=== Begin Enclosure ===

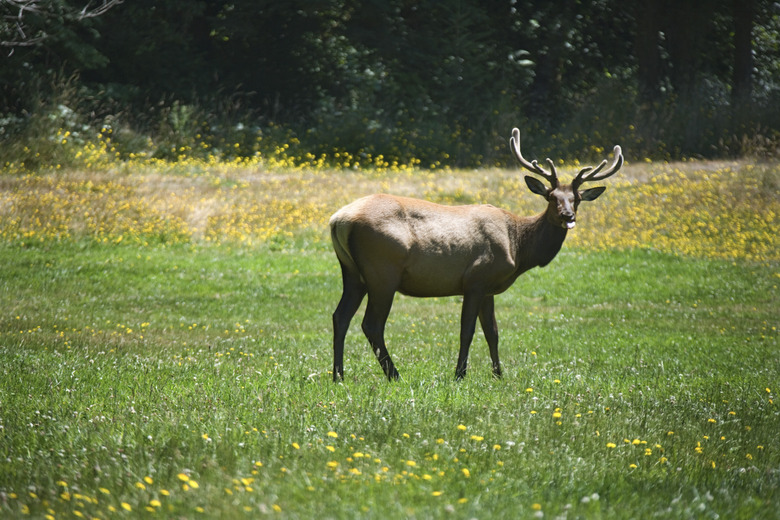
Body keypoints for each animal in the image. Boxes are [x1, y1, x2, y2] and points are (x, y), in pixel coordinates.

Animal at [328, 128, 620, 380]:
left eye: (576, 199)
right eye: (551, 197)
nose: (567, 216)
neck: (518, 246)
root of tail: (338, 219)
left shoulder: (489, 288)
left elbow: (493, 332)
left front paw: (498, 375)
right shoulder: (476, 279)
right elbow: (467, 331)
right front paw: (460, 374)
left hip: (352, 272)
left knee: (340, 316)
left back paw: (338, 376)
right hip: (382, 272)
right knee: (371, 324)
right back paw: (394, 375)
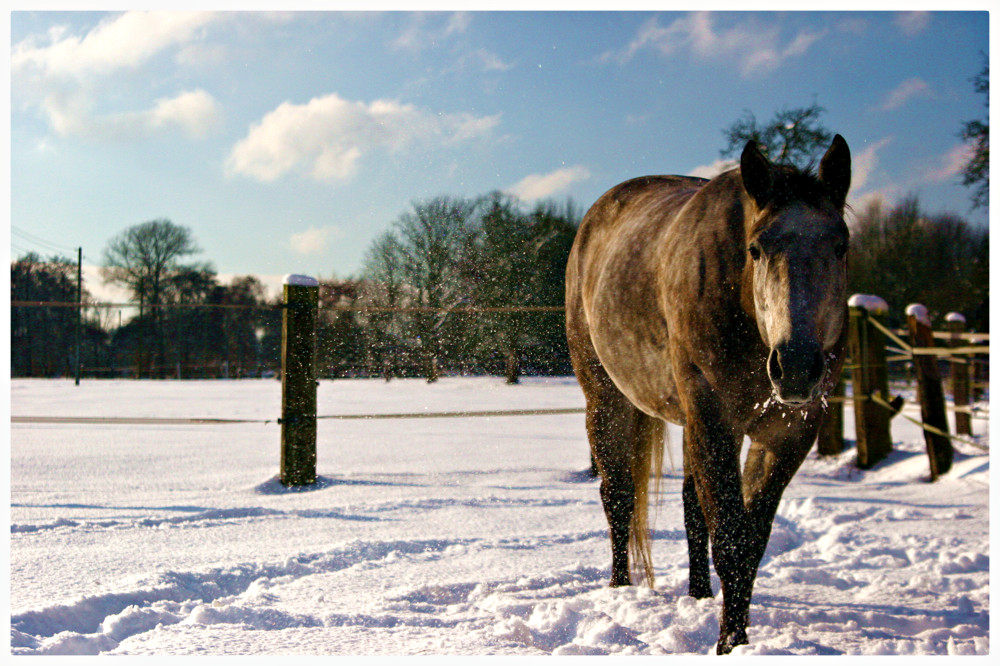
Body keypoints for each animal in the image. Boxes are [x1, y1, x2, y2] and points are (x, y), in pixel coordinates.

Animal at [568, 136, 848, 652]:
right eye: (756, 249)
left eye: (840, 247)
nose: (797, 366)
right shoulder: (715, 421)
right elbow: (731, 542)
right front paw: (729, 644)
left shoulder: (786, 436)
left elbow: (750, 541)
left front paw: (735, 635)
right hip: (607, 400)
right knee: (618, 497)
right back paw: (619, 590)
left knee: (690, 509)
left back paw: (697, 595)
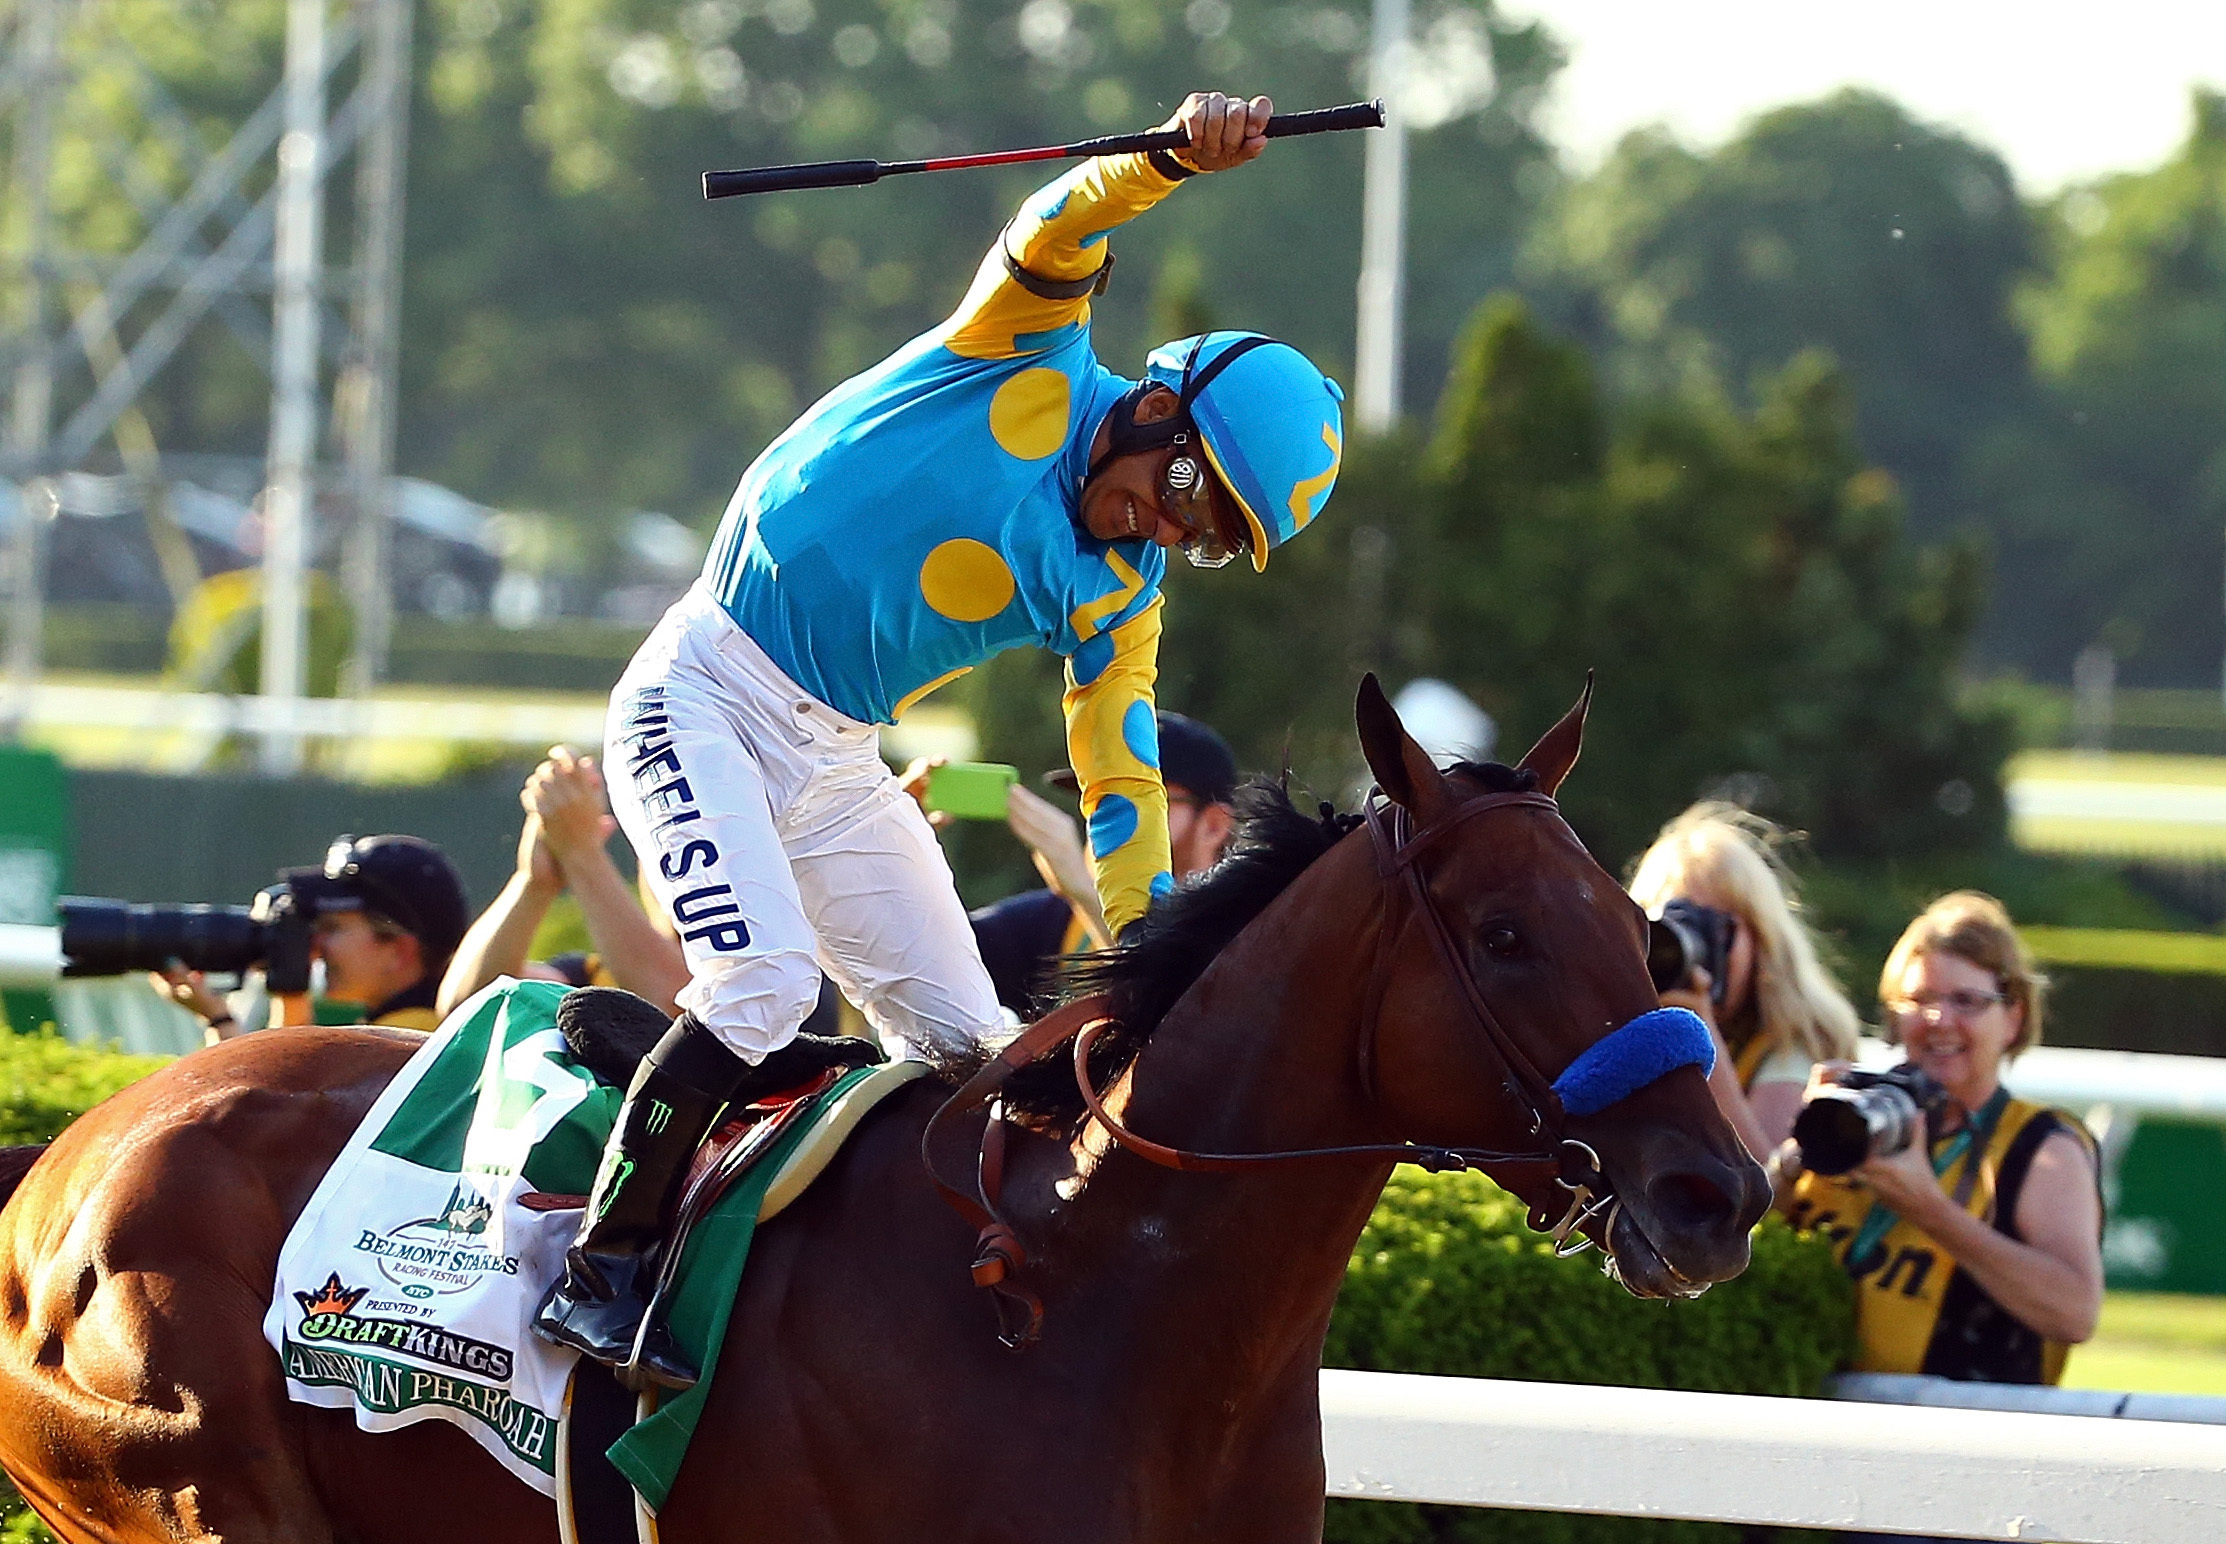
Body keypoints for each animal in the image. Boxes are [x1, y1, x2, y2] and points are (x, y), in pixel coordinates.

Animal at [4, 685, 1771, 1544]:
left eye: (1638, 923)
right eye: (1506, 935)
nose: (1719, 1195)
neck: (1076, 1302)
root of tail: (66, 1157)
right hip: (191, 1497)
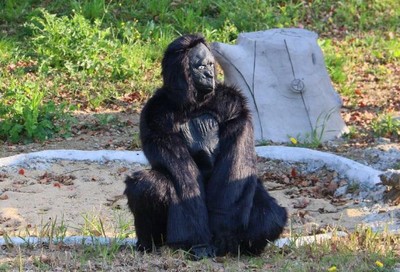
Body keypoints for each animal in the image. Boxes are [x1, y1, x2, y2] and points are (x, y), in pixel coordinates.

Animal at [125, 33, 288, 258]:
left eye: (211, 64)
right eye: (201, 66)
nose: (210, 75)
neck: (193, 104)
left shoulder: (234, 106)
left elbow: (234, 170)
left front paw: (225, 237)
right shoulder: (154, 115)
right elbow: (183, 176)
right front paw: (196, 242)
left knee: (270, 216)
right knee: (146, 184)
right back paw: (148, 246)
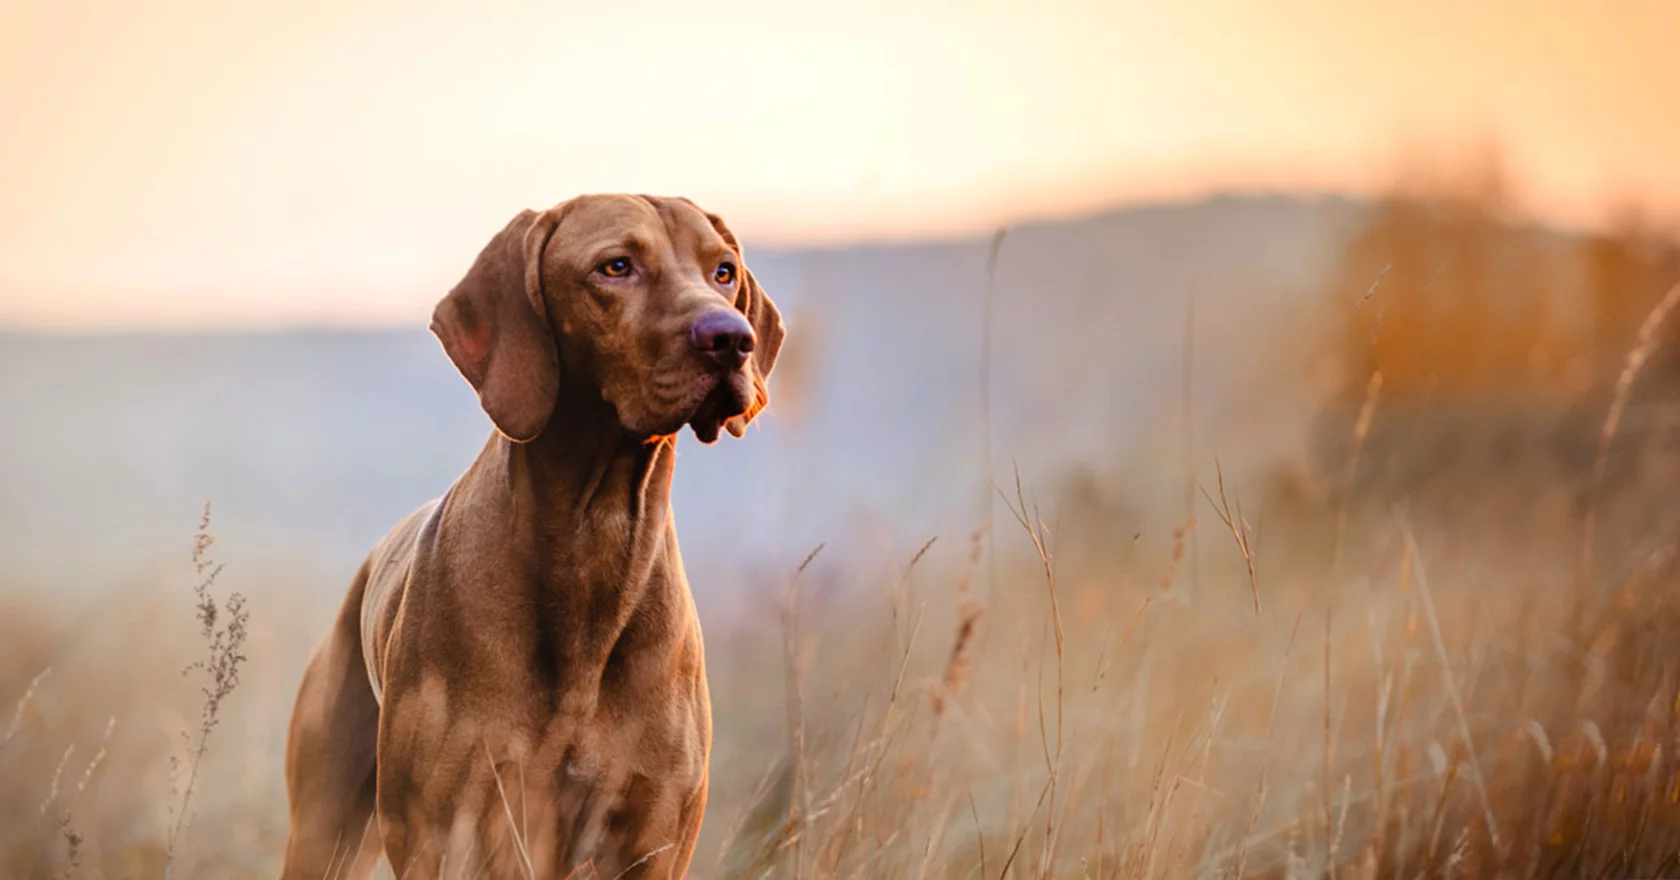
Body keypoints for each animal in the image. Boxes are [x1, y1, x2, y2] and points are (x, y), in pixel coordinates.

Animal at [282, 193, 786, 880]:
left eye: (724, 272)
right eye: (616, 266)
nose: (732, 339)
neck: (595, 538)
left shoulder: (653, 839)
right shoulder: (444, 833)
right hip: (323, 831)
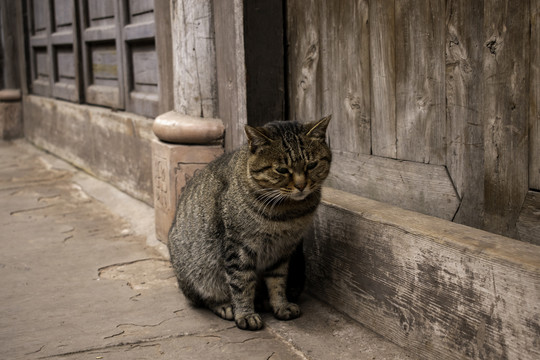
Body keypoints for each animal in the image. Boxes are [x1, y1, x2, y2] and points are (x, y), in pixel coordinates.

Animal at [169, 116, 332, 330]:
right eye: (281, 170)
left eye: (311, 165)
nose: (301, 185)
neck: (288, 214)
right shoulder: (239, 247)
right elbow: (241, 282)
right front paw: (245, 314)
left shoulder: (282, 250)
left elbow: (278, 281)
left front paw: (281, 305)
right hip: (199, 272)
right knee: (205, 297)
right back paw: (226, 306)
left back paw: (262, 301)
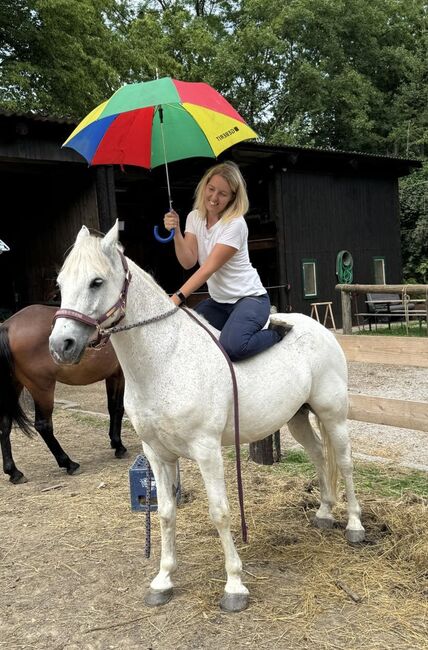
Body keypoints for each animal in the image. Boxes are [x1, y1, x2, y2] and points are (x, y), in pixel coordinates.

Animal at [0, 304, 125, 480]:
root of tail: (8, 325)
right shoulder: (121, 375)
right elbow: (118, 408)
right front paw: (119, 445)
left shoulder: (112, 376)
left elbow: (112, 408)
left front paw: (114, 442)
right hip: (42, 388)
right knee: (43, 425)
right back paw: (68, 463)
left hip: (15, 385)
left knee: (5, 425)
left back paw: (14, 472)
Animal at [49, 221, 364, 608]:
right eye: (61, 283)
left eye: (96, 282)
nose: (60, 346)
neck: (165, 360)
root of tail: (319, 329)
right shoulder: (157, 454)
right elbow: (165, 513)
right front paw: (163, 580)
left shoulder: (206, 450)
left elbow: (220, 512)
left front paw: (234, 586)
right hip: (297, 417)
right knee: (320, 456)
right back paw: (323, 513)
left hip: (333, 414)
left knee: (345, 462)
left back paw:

=== End Enclosure ===

### ASSIGNED TASK
Given the listing above, repeat exactly the lines starting at the one with "left eye: (576, 199)" and ending at the one with "nose: (210, 75)", inclusive, excluding pictures.

### EXPECTED ANSWER
left eye: (576, 199)
right eye: (551, 197)
nose: (567, 216)
neck: (518, 246)
root of tail: (338, 219)
left shoulder: (489, 288)
left elbow: (493, 332)
left front paw: (498, 375)
right shoulder: (476, 279)
right elbow: (467, 331)
right front paw: (460, 374)
left hip: (352, 272)
left knee: (340, 316)
left back paw: (338, 376)
right hip: (382, 272)
right knee: (371, 324)
right back paw: (394, 375)
Body keypoints for each animal in the image. Boxes are [x1, y1, x2, y2] and points are (x, y), in pixel coordinates.

Animal at [568, 136, 848, 652]:
right eye: (756, 249)
left eye: (840, 247)
nose: (797, 366)
right shoulder: (715, 421)
right elbow: (731, 542)
right front paw: (729, 644)
left shoulder: (786, 436)
left elbow: (750, 541)
left front paw: (735, 635)
right hip: (607, 400)
right knee: (618, 497)
right back paw: (619, 590)
left knee: (690, 509)
left back paw: (697, 595)
Body keypoints for each animal in the image. Boxes are [x1, y1, x2, y2] and points are (x, y), in pixel coordinates.

Animal at [4, 685, 1771, 1544]:
left eye: (1638, 923)
right eye: (1506, 935)
nose: (1719, 1195)
neck: (1076, 1302)
root of tail: (66, 1157)
right hip: (191, 1497)
Body keypoints for each animal in the image. Boxes are [x1, y1, x2, y2] and points are (x, y), in pixel coordinates.

Animal at [125, 33, 288, 258]:
left eye: (211, 64)
right eye: (201, 66)
nose: (210, 75)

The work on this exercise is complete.